Your objective:
Starting at the top line, print the entries below exactly as they are and skip every picture.

'''

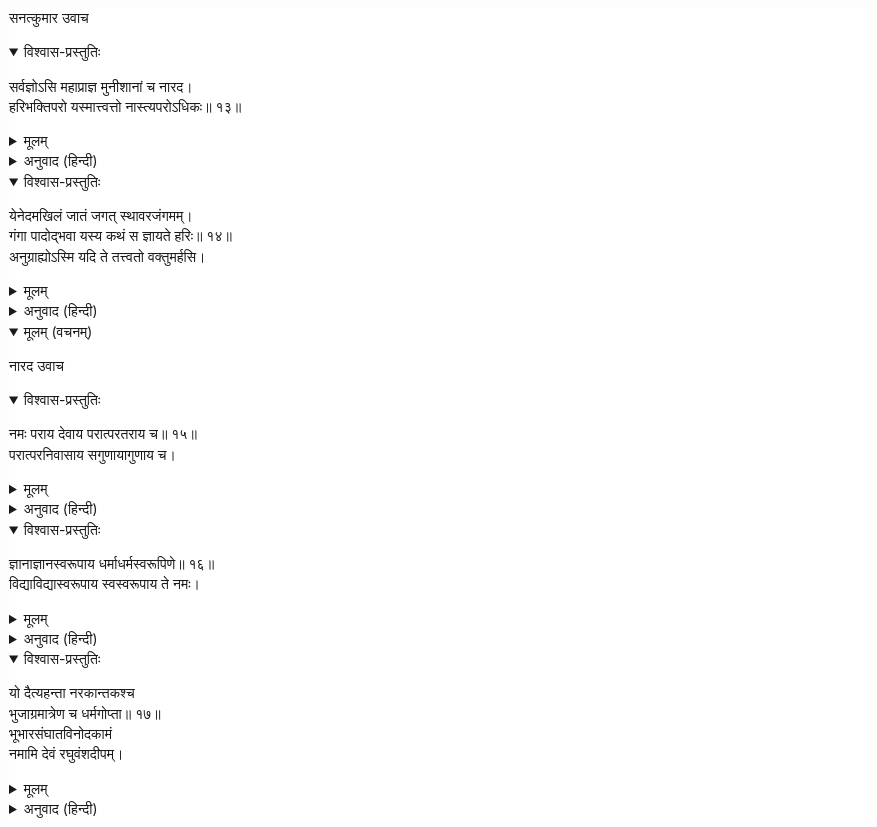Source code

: सनत्कुमार उवाच
</details>

<details open><summary>विश्वास-प्रस्तुतिः</summary>

सर्वज्ञोऽसि महाप्राज्ञ मुनीशानां च नारद।  
हरिभक्तिपरो यस्मात्त्वत्तो नास्त्यपरोऽधिकः॥ १३॥
</details>

<details><summary>मूलम्</summary></details>

<details><summary>अनुवाद (हिन्दी)</summary></details>

<details open><summary>विश्वास-प्रस्तुतिः</summary>

येनेदमखिलं जातं जगत् स्थावरजंगमम्।  
गंगा पादोद्भवा यस्य कथं स ज्ञायते हरिः॥ १४॥  
अनुग्राह्योऽस्मि यदि ते तत्त्वतो वक्तुमर्हसि।
</details>

<details><summary>मूलम्</summary></details>

<details><summary>अनुवाद (हिन्दी)</summary></details>

<details open><summary>मूलम् (वचनम्)</summary>

नारद उवाच
</details>

<details open><summary>विश्वास-प्रस्तुतिः</summary>

नमः पराय देवाय परात्परतराय च॥ १५॥  
परात्परनिवासाय सगुणायागुणाय च।
</details>

<details><summary>मूलम्</summary></details>

<details><summary>अनुवाद (हिन्दी)</summary></details>

<details open><summary>विश्वास-प्रस्तुतिः</summary>

ज्ञानाज्ञानस्वरूपाय धर्माधर्मस्वरूपिणे॥ १६॥  
विद्याविद्यास्वरूपाय स्वस्वरूपाय ते नमः।
</details>

<details><summary>मूलम्</summary></details>

<details><summary>अनुवाद (हिन्दी)</summary></details>

<details open><summary>विश्वास-प्रस्तुतिः</summary>

यो दैत्यहन्ता नरकान्तकश्च  
भुजाग्रमात्रेण च धर्मगोप्ता॥ १७॥  
भूभारसंघातविनोदकामं  
नमामि देवं रघुवंशदीपम्।
</details>

<details><summary>मूलम्</summary></details>

<details><summary>अनुवाद (हिन्दी)</summary></details>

'''

Reply to the task:
Source code

: सनत्कुमार उवाच
</details>

<details open><summary>विश्वास-प्रस्तुतिः</summary>

सर्वज्ञोऽसि महाप्राज्ञ मुनीशानां च नारद।  
हरिभक्तिपरो यस्मात्त्वत्तो नास्त्यपरोऽधिकः॥ १३॥
</details>

<details><summary>मूलम्</summary></details>

<details><summary>अनुवाद (हिन्दी)</summary></details>

<details open><summary>विश्वास-प्रस्तुतिः</summary>

येनेदमखिलं जातं जगत् स्थावरजंगमम्।  
गंगा पादोद्भवा यस्य कथं स ज्ञायते हरिः॥ १४॥  
अनुग्राह्योऽस्मि यदि ते तत्त्वतो वक्तुमर्हसि।
</details>

<details><summary>मूलम्</summary></details>

<details><summary>अनुवाद (हिन्दी)</summary></details>

<details open><summary>मूलम् (वचनम्)</summary>

नारद उवाच
</details>

<details open><summary>विश्वास-प्रस्तुतिः</summary>

नमः पराय देवाय परात्परतराय च॥ १५॥  
परात्परनिवासाय सगुणायागुणाय च।
</details>

<details><summary>मूलम्</summary></details>

<details><summary>अनुवाद (हिन्दी)</summary></details>

<details open><summary>विश्वास-प्रस्तुतिः</summary>

ज्ञानाज्ञानस्वरूपाय धर्माधर्मस्वरूपिणे॥ १६॥  
विद्याविद्यास्वरूपाय स्वस्वरूपाय ते नमः।
</details>

<details><summary>मूलम्</summary></details>

<details><summary>अनुवाद (हिन्दी)</summary></details>

<details open><summary>विश्वास-प्रस्तुतिः</summary>

यो दैत्यहन्ता नरकान्तकश्च  
भुजाग्रमात्रेण च धर्मगोप्ता॥ १७॥  
भूभारसंघातविनोदकामं  
नमामि देवं रघुवंशदीपम्।
</details>

<details><summary>मूलम्</summary></details>

<details><summary>अनुवाद (हिन्दी)</summary></details>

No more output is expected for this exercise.